ASSIGNMENT:
Retrieve every line from the records in which the word "vídeo" occurs.

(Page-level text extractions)
============

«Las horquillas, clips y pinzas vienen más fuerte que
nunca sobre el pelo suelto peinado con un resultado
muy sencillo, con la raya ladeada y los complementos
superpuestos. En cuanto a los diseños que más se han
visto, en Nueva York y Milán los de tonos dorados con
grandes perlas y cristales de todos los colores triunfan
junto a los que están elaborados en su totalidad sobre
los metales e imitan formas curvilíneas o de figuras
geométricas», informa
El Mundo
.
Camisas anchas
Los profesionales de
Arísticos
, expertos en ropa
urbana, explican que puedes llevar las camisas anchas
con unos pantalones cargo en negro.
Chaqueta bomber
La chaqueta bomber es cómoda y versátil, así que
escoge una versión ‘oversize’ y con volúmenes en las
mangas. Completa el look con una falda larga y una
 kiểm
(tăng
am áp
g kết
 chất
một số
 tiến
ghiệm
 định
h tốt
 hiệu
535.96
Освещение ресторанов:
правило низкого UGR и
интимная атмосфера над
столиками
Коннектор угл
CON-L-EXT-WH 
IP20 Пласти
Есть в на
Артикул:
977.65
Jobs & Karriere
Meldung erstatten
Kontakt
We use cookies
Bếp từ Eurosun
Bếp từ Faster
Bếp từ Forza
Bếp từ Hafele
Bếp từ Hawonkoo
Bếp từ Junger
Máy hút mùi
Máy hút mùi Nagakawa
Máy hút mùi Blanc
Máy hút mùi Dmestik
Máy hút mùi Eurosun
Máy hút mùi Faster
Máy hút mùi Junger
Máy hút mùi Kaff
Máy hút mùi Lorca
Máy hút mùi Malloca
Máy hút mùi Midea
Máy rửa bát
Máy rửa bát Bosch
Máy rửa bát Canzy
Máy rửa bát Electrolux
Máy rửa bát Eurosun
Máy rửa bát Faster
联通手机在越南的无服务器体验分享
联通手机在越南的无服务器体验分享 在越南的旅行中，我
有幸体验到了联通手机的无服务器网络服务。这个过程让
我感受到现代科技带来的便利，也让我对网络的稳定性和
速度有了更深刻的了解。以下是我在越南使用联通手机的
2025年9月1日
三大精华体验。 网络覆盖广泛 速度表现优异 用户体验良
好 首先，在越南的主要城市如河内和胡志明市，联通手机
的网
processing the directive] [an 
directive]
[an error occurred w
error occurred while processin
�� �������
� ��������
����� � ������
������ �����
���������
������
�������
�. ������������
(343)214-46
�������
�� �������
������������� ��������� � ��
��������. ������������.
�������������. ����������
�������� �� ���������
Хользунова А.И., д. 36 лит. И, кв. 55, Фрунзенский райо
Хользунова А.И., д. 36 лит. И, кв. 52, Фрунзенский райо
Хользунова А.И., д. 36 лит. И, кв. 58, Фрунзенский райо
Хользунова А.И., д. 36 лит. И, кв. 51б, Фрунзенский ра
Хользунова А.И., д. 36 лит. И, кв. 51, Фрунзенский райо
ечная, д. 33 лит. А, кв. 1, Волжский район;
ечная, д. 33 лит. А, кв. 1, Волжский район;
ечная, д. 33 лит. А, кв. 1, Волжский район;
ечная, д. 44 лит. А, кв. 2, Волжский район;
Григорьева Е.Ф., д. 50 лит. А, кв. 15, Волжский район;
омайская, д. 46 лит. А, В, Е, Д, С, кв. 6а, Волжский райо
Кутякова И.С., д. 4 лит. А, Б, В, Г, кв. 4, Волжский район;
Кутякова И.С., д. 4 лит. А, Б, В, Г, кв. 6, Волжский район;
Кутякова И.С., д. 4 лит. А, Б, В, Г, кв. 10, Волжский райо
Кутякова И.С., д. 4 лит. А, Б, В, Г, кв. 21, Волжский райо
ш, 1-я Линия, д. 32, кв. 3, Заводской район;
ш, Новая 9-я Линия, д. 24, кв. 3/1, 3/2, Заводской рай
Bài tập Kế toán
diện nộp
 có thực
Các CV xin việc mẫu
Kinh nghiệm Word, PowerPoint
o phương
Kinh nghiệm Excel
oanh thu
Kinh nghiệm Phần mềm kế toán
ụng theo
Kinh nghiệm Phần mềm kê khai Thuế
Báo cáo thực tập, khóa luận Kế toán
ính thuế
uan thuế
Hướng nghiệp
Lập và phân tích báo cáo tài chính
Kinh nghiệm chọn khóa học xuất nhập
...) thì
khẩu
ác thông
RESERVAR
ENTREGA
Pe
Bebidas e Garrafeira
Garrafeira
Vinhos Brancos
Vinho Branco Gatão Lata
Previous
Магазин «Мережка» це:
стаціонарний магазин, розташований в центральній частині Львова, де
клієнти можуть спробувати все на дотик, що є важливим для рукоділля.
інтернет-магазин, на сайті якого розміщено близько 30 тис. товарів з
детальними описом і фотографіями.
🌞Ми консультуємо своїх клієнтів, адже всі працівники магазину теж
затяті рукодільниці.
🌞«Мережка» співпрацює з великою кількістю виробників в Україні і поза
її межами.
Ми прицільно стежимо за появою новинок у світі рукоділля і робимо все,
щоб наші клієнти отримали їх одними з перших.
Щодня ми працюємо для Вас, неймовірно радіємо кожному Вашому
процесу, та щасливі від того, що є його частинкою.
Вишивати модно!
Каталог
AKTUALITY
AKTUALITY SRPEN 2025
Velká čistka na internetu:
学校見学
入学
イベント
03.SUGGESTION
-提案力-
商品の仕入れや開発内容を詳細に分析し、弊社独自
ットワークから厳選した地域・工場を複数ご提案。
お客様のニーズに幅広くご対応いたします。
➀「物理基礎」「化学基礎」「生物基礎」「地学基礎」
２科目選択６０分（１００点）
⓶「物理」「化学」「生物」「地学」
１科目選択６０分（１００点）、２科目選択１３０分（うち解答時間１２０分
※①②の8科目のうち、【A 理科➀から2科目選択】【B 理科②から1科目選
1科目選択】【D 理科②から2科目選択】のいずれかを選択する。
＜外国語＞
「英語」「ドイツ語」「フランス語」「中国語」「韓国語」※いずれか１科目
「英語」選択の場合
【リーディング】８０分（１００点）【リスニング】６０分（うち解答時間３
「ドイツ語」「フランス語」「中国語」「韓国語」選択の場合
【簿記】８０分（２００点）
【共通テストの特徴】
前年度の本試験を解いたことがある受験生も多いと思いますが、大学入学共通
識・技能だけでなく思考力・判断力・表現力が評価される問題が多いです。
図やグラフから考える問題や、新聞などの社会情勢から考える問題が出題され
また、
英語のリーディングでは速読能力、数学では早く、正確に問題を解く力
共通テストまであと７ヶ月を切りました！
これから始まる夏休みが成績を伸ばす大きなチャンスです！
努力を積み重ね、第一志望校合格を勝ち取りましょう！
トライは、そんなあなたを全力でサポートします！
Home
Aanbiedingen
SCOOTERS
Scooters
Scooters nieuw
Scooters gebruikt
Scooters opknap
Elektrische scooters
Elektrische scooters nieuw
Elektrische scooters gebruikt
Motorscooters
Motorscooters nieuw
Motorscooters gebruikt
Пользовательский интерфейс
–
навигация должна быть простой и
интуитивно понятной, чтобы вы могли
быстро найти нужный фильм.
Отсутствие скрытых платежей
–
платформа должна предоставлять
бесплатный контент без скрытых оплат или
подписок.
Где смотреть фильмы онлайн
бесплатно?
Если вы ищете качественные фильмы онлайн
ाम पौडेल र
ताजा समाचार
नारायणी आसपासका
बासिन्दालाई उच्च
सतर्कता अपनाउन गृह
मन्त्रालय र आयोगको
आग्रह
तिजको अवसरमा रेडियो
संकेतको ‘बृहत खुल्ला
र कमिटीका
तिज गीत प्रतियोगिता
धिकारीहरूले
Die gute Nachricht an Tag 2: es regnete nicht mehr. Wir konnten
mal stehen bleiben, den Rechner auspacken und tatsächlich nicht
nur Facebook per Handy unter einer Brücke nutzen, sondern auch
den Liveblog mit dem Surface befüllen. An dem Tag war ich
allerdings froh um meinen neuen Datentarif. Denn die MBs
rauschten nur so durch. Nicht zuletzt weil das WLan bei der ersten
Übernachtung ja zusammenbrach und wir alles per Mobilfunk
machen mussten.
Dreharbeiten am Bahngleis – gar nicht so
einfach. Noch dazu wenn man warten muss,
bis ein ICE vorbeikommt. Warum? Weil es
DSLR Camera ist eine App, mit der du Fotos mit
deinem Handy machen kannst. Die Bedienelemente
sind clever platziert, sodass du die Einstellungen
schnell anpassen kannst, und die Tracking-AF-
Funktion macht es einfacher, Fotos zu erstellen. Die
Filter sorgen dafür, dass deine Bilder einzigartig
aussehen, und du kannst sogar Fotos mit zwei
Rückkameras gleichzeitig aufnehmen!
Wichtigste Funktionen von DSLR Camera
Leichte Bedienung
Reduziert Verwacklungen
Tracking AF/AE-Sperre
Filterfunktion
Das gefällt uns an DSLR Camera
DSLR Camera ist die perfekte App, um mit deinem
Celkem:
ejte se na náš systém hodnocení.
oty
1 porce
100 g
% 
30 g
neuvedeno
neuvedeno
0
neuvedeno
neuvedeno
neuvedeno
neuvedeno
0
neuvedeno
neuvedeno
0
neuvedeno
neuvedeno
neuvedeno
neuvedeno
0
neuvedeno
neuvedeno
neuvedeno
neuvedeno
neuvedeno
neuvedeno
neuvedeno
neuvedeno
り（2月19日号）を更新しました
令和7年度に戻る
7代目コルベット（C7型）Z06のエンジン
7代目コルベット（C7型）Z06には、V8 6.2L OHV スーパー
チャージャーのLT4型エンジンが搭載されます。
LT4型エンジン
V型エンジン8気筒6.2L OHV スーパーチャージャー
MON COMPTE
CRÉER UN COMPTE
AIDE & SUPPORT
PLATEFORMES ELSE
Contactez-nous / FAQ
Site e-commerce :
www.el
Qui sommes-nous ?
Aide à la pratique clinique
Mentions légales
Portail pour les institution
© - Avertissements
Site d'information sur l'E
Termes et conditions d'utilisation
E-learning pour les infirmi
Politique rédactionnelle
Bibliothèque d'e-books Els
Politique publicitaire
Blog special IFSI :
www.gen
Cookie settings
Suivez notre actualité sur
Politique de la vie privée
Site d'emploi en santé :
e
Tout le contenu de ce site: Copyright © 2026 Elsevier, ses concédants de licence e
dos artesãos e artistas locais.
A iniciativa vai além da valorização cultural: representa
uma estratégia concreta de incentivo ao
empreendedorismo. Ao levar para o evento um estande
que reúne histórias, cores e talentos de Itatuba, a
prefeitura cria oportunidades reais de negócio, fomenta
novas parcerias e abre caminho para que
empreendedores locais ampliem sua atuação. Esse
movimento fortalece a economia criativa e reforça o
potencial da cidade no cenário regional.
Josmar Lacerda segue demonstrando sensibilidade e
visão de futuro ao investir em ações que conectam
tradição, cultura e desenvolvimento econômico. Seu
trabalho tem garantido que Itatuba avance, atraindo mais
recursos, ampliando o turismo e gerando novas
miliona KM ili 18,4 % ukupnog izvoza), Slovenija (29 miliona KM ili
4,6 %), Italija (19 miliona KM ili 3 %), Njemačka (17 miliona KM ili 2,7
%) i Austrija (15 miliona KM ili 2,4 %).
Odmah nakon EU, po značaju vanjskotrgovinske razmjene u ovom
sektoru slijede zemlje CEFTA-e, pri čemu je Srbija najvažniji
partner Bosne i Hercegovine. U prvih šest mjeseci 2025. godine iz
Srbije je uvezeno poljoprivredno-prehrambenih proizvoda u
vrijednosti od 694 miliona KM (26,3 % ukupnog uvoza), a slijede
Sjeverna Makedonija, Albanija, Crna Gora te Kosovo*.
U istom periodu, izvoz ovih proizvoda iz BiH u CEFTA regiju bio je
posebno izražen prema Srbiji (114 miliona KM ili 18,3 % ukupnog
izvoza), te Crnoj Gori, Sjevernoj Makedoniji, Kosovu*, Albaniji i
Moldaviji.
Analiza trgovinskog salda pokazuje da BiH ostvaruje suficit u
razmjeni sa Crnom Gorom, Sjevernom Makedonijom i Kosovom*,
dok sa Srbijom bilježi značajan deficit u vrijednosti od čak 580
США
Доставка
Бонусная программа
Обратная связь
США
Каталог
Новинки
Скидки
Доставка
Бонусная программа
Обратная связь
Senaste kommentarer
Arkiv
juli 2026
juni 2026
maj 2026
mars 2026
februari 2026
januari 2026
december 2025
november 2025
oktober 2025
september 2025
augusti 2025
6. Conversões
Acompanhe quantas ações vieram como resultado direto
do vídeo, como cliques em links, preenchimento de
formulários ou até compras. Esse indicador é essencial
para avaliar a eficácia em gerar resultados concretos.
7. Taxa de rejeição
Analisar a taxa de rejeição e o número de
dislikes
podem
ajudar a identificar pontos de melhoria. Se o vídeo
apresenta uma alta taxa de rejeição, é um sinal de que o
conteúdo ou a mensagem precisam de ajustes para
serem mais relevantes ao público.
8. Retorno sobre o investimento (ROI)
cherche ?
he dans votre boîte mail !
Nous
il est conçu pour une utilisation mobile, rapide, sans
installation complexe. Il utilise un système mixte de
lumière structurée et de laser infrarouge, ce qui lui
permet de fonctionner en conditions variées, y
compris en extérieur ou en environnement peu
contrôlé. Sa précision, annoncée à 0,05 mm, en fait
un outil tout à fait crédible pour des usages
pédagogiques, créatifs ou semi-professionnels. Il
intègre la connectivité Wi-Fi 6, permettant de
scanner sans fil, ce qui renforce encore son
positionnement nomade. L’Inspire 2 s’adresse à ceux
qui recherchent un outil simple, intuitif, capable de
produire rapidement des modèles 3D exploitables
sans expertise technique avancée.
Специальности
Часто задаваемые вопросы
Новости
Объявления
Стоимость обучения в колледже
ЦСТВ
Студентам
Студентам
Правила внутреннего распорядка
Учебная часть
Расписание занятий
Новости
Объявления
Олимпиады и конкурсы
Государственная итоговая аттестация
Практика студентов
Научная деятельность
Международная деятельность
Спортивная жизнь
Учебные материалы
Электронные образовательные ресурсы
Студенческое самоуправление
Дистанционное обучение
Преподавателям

============

ANSWER SPACE:
do vídeo, como cliques em links, preenchimento de
ajudar a identificar pontos de melhoria. Se o vídeo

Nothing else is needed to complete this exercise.